Gather data from the HP and ERMS (creates an empty dataframe, loop over UUIDs to collect data from the selected HP {{selected_hp}}, and fill the empty dataframe)

In [41]:
# empty dataframe
level_values = df_listed[mylevel].unique()
data = {'field': level_values,
        'recorded': np.repeat(0, len(level_values)).tolist()}
df_res = pd.DataFrame(data)
# loop and fill it
for i in df_listed.index:
    if verbose:
        print("read: " + df_listed[mylevel][i] + ' | ' + df_listed['uuid_sql'][i])
    df_field = df_listed[mylevel][i]
    df_field_sql = re.sub(" ", "_", df_field) # rm space
    df_uuid = df_listed['uuid_sql'][i]
    sqll = """
    SELECT value FROM values 
    WHERE valueid::text IN
    (
    SELECT tiledata ->> '%s' AS %s
    FROM tiles 
    WHERE resourceinstanceid::text LIKE '%s'
    AND tiledata -> '%s' IS NOT NULL
    )
    """ % (df_uuid, df_field_sql, hpid, df_uuid)
    if verbose:
        print(sqll)
    cur.execute(sqll)
    outvalue = cur.fetchall()
    if len(outvalue) > 0:
        row_num = df_res[df_res['field'] == df_field].index.tolist()
        df_res.at[row_num[0], 'recorded'] = df_res.loc[row_num[0]]['recorded'] + 1
        if verbose:
            print("recorded values: " + str(outvalue))
if(verbose):
    print(df_res.to_markdown())

read: ASSESSMENT ACTIVITY | d2e1ab96-cc05-11ea-a292-02e7594ce0a0

    SELECT value FROM values 
    WHERE valueid::text IN
    (
    SELECT tiledata ->> 'd2e1ab96-cc05-11ea-a292-02e7594ce0a0' AS ASSESSMENT_ACTIVITY
    FROM tiles 
    WHERE resourceinstanceid::text LIKE 'dbc95d2d-38fb-465e-a6cb-0545eaa7584f'
    AND tiledata -> 'd2e1ab96-cc05-11ea-a292-02e7594ce0a0' IS NOT NULL
    )
    
read: ASSESSMENT ACTIVITY | b9643302-0407-11eb-a11c-0a5a9a4f6ef7

    SELECT value FROM values 
    WHERE valueid::text IN
    (
    SELECT tiledata ->> 'b9643302-0407-11eb-a11c-0a5a9a4f6ef7' AS ASSESSMENT_ACTIVITY
    FROM tiles 
    WHERE resourceinstanceid::text LIKE 'dbc95d2d-38fb-465e-a6cb-0545eaa7584f'
    AND tiledata -> 'b9643302-0407-11eb-a11c-0a5a9a4f6ef7' IS NOT NULL
    )
    
read: RESOURCE NAME | 34cfe9dd-c2c0-11ea-9026-02e7594ce0a0

    SELECT value FROM values 
    WHERE valueid::text IN
    (
    SELECT tiledata ->> '34cfe9dd-c2c0-11ea-9026-02e7594ce0a0' AS RESOURCE_NAME
    FROM tile

### Spider diagram

Show spider diagram with number of fields recorded.

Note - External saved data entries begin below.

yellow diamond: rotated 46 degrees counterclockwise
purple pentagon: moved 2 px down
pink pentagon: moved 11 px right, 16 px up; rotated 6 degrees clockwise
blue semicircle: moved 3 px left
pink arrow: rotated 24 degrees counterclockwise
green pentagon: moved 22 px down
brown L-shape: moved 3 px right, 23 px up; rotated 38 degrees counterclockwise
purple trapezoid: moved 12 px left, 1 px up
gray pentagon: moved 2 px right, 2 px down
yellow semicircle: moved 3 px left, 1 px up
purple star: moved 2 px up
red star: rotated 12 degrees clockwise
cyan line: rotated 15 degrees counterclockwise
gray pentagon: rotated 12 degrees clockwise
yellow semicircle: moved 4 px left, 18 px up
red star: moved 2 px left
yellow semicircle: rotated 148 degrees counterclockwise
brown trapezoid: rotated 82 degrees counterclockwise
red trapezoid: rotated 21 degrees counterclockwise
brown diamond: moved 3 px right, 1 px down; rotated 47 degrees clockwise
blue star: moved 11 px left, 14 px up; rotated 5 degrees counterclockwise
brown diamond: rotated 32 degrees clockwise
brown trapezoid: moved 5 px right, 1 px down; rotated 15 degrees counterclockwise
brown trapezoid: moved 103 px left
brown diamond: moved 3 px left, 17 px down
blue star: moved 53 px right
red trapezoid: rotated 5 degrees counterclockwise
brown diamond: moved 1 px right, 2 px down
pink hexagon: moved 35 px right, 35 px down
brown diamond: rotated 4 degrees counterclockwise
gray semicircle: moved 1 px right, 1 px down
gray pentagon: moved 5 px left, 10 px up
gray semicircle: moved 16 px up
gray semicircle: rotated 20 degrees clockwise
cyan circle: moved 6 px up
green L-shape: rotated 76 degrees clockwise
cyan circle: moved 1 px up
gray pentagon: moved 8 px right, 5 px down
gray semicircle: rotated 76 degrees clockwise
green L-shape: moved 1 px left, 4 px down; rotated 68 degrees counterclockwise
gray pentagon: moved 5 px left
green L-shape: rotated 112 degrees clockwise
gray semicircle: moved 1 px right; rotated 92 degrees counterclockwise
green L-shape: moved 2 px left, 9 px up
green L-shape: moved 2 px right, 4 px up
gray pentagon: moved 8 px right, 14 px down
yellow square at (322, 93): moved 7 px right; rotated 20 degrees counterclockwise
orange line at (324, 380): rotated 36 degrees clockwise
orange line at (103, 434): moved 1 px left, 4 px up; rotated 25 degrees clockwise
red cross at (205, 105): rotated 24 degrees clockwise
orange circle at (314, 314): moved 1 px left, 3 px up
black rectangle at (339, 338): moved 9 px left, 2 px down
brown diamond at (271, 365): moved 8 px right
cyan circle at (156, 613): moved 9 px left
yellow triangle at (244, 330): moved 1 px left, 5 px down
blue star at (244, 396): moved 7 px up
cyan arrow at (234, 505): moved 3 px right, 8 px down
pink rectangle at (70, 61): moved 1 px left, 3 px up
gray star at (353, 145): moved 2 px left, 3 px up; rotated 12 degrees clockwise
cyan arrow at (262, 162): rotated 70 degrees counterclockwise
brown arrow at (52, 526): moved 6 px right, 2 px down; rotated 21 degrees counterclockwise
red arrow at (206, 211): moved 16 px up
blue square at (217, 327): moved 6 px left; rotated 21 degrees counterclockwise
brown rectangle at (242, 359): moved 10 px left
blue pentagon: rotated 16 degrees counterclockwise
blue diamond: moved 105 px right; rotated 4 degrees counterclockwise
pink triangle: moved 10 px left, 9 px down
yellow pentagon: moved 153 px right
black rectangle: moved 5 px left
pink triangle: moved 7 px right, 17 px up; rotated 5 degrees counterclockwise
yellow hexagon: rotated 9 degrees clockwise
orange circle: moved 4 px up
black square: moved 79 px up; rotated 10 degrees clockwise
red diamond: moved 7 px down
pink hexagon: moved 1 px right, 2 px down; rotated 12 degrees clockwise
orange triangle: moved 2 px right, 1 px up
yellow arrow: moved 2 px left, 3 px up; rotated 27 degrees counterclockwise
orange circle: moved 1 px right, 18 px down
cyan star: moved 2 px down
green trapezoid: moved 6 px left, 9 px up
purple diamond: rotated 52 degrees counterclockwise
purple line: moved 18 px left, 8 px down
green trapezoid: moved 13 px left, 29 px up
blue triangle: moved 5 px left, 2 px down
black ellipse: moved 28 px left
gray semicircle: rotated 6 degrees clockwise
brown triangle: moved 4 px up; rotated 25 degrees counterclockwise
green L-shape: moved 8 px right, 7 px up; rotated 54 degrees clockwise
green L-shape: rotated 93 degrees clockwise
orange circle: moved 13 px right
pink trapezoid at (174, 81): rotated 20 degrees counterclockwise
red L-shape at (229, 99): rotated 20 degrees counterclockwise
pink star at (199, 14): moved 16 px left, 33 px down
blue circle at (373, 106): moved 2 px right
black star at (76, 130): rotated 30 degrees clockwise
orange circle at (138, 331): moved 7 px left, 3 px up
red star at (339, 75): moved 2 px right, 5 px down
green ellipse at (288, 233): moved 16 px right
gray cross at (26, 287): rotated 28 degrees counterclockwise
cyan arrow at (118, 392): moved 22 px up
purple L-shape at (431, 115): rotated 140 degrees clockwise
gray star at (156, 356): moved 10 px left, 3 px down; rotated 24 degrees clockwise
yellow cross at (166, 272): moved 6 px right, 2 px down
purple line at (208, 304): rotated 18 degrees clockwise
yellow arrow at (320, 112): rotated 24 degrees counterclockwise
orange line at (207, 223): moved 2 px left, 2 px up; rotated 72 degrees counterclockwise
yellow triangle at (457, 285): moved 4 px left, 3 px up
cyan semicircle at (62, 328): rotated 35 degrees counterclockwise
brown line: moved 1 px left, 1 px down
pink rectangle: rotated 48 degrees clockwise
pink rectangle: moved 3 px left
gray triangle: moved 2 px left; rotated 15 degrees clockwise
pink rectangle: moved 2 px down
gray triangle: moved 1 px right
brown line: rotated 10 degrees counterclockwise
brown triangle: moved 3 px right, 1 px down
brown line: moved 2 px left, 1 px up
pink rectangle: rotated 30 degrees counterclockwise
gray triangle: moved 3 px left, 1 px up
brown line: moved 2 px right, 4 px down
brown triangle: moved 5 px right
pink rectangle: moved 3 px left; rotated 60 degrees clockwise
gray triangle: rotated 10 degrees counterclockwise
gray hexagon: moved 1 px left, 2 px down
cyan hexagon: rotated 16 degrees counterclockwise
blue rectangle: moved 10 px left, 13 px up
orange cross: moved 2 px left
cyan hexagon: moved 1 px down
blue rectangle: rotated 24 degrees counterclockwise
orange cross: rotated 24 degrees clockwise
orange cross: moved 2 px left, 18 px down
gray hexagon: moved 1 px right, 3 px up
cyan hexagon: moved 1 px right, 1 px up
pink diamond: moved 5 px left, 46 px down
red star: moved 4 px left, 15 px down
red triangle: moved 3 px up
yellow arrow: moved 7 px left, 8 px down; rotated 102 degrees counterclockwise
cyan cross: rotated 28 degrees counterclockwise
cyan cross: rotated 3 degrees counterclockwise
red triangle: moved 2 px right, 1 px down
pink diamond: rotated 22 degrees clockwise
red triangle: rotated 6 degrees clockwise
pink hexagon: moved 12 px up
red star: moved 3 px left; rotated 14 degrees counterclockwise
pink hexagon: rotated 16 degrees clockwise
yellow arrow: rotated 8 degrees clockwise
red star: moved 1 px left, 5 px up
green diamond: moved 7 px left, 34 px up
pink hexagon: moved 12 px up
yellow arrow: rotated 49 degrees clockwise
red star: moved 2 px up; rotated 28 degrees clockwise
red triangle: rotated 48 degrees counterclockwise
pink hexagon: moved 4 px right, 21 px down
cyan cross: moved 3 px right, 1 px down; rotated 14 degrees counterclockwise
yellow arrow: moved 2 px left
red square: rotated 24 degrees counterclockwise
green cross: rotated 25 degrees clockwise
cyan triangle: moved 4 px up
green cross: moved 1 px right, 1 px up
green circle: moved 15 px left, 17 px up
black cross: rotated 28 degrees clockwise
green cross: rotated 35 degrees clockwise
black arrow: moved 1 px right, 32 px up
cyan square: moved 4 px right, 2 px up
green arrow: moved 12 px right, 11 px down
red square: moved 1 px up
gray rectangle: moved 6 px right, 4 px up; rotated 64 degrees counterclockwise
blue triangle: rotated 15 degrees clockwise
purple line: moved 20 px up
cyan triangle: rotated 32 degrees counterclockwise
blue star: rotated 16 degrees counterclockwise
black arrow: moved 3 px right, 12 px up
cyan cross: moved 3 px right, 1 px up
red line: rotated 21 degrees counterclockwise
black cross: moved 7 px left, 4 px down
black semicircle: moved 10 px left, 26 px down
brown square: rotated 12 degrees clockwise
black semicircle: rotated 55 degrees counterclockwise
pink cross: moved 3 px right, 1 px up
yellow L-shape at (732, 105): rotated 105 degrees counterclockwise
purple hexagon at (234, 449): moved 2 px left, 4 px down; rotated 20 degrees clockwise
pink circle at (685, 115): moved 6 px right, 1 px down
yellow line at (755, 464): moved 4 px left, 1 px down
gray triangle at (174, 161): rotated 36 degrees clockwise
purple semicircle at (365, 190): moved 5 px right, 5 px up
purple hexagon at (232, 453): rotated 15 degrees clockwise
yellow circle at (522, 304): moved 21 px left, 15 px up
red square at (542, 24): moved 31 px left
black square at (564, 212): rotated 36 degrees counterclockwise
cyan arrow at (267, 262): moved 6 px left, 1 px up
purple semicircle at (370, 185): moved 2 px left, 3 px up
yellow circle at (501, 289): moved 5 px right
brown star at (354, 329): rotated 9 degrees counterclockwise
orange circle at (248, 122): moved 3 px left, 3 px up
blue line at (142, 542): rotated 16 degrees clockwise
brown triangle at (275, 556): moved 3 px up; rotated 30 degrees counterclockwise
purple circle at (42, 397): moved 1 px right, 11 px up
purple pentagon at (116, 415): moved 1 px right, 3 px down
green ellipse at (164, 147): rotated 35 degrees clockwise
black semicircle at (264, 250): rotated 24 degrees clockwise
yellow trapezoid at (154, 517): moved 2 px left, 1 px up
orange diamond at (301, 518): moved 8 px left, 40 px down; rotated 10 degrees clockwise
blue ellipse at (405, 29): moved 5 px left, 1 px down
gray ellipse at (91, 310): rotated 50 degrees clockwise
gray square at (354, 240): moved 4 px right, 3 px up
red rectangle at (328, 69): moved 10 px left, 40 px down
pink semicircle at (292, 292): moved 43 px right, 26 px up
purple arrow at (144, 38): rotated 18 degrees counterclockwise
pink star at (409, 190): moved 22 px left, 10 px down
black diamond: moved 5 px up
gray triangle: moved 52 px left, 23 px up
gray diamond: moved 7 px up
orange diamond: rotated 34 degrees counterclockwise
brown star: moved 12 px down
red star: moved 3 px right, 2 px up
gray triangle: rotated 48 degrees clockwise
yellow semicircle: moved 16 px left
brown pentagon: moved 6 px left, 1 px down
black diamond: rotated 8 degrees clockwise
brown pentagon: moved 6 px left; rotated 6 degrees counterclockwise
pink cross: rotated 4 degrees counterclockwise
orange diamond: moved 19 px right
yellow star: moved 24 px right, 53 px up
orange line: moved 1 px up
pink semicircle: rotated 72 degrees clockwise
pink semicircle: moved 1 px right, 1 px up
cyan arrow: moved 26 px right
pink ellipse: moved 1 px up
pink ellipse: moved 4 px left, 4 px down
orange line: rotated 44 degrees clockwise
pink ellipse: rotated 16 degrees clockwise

If `level3` has been selected, the spider plot will also plot the ERMS. 

In [46]:
tit = selected_hp + " - " + mylevel 
if mylevel == 'level3':
    colors = {'recorded': 'blue', 'Enhanced record minimum standard': 'red'}
    merged_df = pd.merge(df_res, df_erms, on='field')
    melted_df = pd.melt(merged_df, id_vars=['field'], var_name='Value Set', value_name='Value')
    melted_df.sort_values('Value Set', inplace=True)
    if verbose:
        print(melted_df.to_markdown())
    fig = px.line_polar(melted_df, r='Value', theta='field', color = 'Value Set',
                        line_close = False, color_discrete_map = colors, title = tit)
    fig.show()
else:
    variable = df_res['field'].tolist()
    value = df_res['recorded'].tolist()
    df = pd.DataFrame(dict(
        value = value,
        variable = variable))
    fig = px.line_polar(df, r = 'value', theta = 'variable', 
                        line_close = True, title = tit)
    fig.show()

## Development

* add a loop to work with 1..n HP
* improve the spider plot output (inetrvals, grid layout, etc.)
* connect the main DB

## Questions

* What kind of structure should we select to provide a list of HP (dataframe, list, etc.)?
* Do we want to have this ERMS assessement upstream (on the BU)?
* Do the code chunk are useful is this document, if not they can be grouped in functions, and these functions called from the Jupyter notebook (ex: `!python myfunction.py`)?